We only had to wait an hour after the time. We followed the same trail as before except this time we turn right at the Y. And made it to the same bamboo forest but when you know where the trail is you can find the other side. On the other side was the first waterfall, then up the mountain and another and up the mountain and the last one. It hadn't rain here in a few weeks so the falls are nothing like the big ones on the other islands. The trip downhill was just as exciting as going up.
Once back to the house we offer to pay, our guides wouldn't take a cent. We offer them a tour of our boats and a boat ride to Othera. At first they declined, then after thinking about it they change their minds, we ferry over the bikes so they can have a ride back home and off we go to town. Phil says Marvin will be talking about steering a yacht for years to come. After tying up to the wharf I head over to the store to buy some beer but they don't sell beer own Sunday, only alcoholic drink aboard is that bottle of rum with the vanilla beans soaking. So much for waiting 6 months for the flavor to sink in.
Marni leaves today, Marvin comes by doing his school break to say good-bye. Taxi ride this time to the airport. Phil borrows one of my radio's antennas for a test, test proved his antenna at the top of his mast ain't working. Lucky him the guy Pete who walks by the wharf passing out his business cards actually have the antenna he needs, for a few dollars more than West Marine. I think I just lost another battery or two.

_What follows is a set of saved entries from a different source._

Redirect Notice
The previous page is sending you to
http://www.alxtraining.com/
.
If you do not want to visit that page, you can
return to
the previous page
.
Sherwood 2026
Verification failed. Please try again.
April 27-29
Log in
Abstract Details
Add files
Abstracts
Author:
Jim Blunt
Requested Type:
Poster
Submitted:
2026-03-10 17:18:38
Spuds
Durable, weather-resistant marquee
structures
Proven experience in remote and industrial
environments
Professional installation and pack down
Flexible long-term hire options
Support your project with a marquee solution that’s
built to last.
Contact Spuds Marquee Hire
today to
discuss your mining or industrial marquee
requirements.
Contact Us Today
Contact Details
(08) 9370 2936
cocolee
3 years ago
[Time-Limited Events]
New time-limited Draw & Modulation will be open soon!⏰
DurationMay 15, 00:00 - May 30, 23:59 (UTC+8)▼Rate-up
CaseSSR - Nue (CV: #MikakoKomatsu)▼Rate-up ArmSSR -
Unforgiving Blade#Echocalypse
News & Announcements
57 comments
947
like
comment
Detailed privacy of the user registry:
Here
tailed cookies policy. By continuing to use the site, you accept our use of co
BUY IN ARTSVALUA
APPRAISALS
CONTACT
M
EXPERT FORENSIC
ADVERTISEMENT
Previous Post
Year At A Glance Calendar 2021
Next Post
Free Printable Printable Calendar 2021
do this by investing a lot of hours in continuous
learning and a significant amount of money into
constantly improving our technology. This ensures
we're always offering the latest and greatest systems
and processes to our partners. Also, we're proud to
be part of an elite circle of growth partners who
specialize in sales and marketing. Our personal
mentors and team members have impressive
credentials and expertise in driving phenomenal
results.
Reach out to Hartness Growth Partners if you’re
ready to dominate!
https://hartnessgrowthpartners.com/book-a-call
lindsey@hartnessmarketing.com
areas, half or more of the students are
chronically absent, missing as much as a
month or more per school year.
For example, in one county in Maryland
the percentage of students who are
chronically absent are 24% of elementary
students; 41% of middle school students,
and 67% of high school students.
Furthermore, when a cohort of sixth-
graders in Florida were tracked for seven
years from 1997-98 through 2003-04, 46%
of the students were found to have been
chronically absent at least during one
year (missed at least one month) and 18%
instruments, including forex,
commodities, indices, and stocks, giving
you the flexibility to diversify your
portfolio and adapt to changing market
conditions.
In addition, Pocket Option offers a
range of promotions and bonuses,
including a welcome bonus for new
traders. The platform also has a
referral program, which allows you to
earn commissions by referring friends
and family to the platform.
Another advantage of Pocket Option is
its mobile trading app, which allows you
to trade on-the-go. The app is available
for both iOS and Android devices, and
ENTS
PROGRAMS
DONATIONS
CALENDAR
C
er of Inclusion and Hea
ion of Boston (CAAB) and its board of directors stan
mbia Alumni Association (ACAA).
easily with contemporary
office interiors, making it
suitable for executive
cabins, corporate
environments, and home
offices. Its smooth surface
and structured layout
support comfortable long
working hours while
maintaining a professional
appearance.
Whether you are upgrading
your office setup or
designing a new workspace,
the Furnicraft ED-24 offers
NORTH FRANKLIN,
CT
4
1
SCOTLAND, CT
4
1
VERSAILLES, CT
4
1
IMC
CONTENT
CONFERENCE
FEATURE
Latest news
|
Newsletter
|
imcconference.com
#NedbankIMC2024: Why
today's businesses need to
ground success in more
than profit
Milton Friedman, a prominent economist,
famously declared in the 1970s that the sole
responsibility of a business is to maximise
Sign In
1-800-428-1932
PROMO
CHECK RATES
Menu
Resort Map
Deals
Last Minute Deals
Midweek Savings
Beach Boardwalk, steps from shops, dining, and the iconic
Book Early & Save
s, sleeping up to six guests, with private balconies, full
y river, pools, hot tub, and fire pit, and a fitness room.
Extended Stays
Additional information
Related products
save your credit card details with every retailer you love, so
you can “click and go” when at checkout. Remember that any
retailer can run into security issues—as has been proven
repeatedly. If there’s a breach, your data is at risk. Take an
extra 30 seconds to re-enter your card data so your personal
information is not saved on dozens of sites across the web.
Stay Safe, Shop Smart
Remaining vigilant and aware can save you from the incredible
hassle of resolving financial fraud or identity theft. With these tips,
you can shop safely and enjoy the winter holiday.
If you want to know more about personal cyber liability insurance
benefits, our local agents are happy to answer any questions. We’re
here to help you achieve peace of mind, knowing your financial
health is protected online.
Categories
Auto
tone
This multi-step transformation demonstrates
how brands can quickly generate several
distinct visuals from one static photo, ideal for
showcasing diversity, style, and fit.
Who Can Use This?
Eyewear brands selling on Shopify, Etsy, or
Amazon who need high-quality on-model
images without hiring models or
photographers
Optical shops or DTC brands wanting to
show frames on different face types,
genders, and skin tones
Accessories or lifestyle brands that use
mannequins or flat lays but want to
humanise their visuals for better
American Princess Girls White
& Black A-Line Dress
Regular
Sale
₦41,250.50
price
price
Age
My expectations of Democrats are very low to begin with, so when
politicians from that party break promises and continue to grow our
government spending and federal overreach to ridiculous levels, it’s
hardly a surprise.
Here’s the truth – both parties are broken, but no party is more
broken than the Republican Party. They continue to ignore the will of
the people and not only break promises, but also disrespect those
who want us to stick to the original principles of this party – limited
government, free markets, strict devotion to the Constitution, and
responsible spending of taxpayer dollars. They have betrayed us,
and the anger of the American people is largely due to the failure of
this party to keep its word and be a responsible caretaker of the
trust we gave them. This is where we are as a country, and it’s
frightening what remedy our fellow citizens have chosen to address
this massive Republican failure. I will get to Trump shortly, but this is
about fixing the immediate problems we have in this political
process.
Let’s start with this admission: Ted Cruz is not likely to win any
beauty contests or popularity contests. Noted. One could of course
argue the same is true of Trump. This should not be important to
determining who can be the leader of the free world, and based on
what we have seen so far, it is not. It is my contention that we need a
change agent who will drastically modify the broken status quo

It's time we start planning on leaving French Polynesia, my Visa is about to expire and Phil have already checked out of the country in Raiatea. We hear that Bora Bora is a better place to lay low then Raiatea so off we go to Bora Bora, again. This time instead of hanging out in plain view of the officials we anchor out and meet up with Itchabon from Marquesas, Almancante and Beez Neez from Galapagos and Jehol from Panama, all hanging out getting ready to check out. Small world on the sea it is. Besides checking out the other thing we need to do is go scuba diving and celebrate my big 60, back to Bloody Mary's.
The batteries have been failing at least one a week. I'm down now to just 2 good ones. This might be the last place to replace them even at twice the cost. The Ship Store had some deep cycles and for that price they better be good. Then we filled up with fuel and supplies and wait on the weather window to open up for a short sail over to Maupiti. Maupiti is one of those places that you just got to see. But by the time the weather/wind/waves calmed down enough so we can make it through the cut in the reef the list of boats going that way was over a dozen and the book said the anchorage could only accommodate 12. And since the weather window to Penrhyn is perfect, Maupiti will just have to wait until next time.
On the morning of the 28th we make ready and off we go in very light winds. Just what's needed to get into Maupiti but not today.